The Trump administration claimed instead that current measures are sufficient
CIA predicts Russian meddling in US midterm elections but no new sanctions on the way
As CIA director Michael Pompeo predicted more attempts by Russia to interfere in this year's US midterm elections in November, the Trump administration said no new sanctions would be put in place and that the current regime is enough.
According to the Countering America's Adversaries Through Sanctions Act (CAATSA) signed in 2017, Monday was the deadline for both the state and the treasury departments to comply with the law and announce more sanctions. But neither did, and state department spokeswoman Heather Nauert said that CAATSA in its current form is working as a deterrent, preventing the need for more measures.
“If the law is working, sanctions on specific entities or individuals will not need to be imposed because the legislation is, in fact, serving as a deterrent,” Ms Nauert said.
The treasury was expected to designate a group of Russian oligarchs close to President Vladimir Putin. That list may come, but as far as the state department action that would target non-Russian entities dealing with Russian defence and intelligence, none came on Monday.
The state department pause in enforcing new sanctions followed a classified briefing that the administration gave to Congress.
“Today, we have informed Congress that this legislation and its implementation are deterring Russian defence sales,” Ms Nauert said, estimating that “foreign governments have abandoned planned or announced purchases of several billion dollars in Russian defence acquisitions.”
“Given the long time-frames generally associated with major defence deals, the results of this effort are only beginning to become apparent,” she said.
Still, the treasury could roll out the oligarchs list as required by the CAATSA law. “The department of treasury does plan to act today to issue a report and take this process the next step forward,” White House principal deputy press secretary Raj Shah told CNN on Monday morning. But shortly before 9pm in Washington, there was no sign of a new list.
Separately, Mr Pompeo told the BBC that he expected Russia to continue its attempts to interfere in US elections. Asked if such attempts will be made to meddle in the congressional midterm elections this November, he said: “Of course.

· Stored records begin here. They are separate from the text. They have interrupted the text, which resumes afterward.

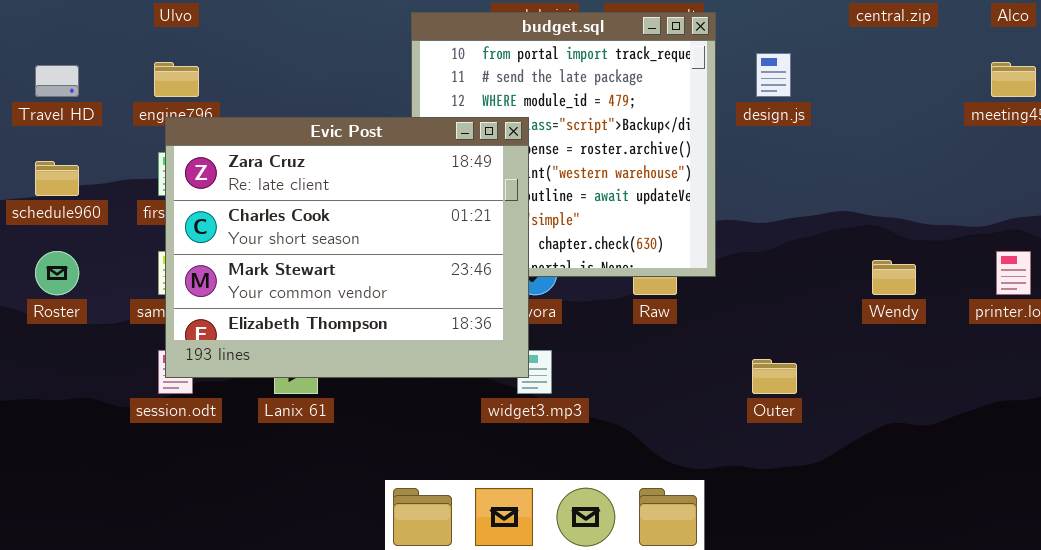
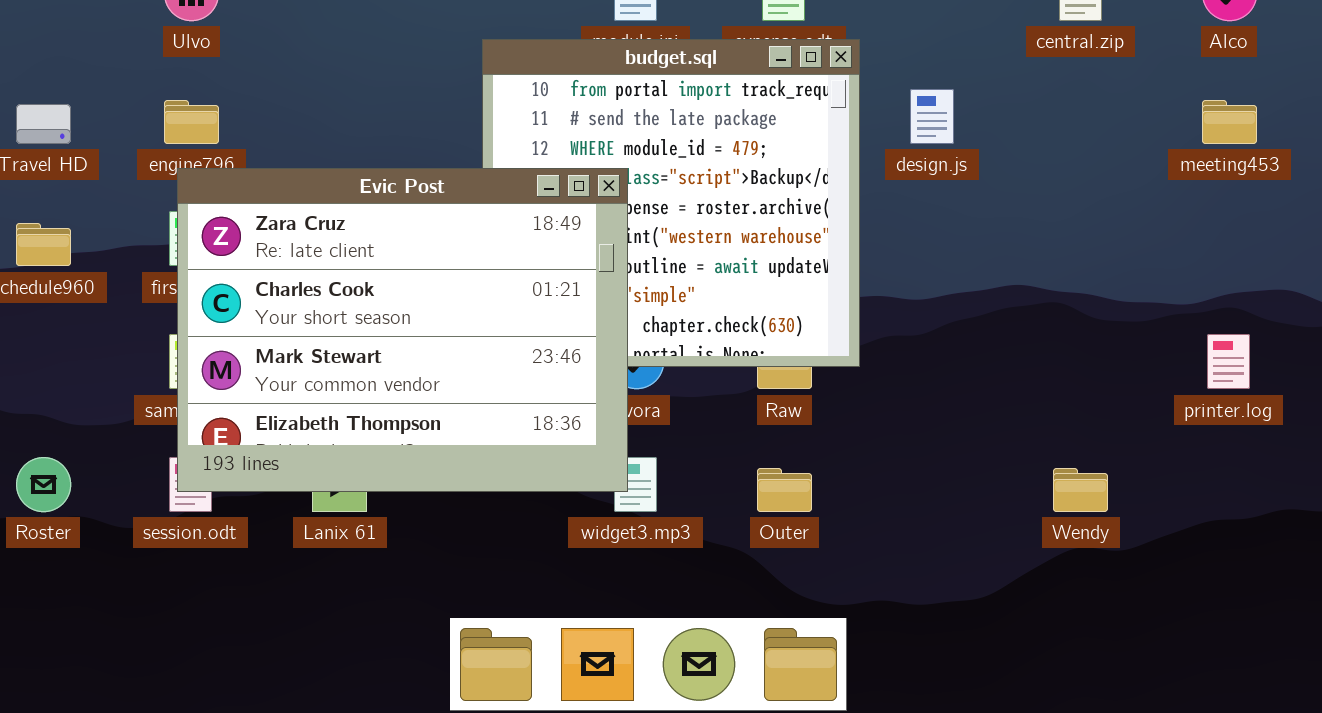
Roster: [35,251,79,295] -> [16,457,71,512], moved
Wendy: [872,260,916,295] -> [1053,468,1108,512], moved
Outer: [752,359,797,394] -> [757,468,812,512], moved

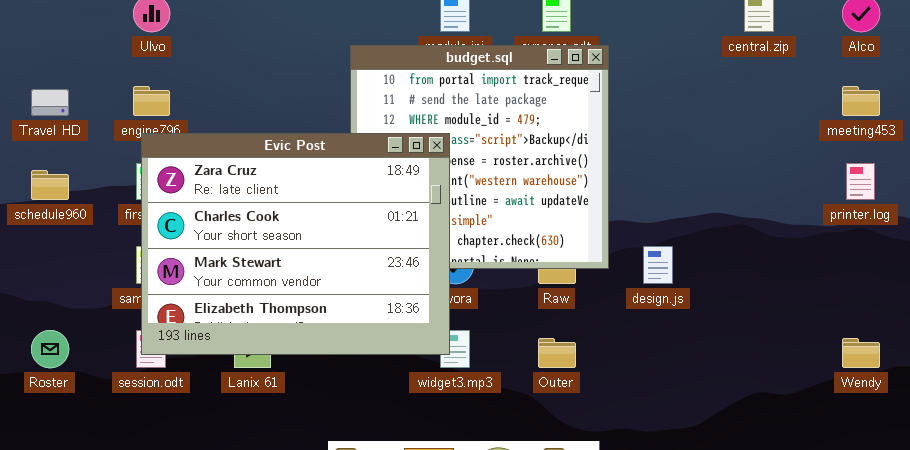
design.js: [910,89,954,144] -> [643,246,673,284], moved
printer.log: [1207,334,1250,389] -> [846,163,875,200], moved
Wendy: [1053,468,1108,512] -> [842,338,880,368], moved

I have every expectation that they will continue to try and do that, but I’m confident that America will be able to have a free and fair election [and] that we will push back in a way that is sufficiently robust that the impact they have on our election won't be great.”
Mr Pompeo said the CIA has not seen “a significant decrease in their [Russia’s subversive] activity”.
Asked if he has to walk a fine line in briefing President Donald Trump, who dismissed reports of Russian meddling in the 2016 election as “fake news”, Mr Pompeo said: “I don’t do fine lines, I do the truth.”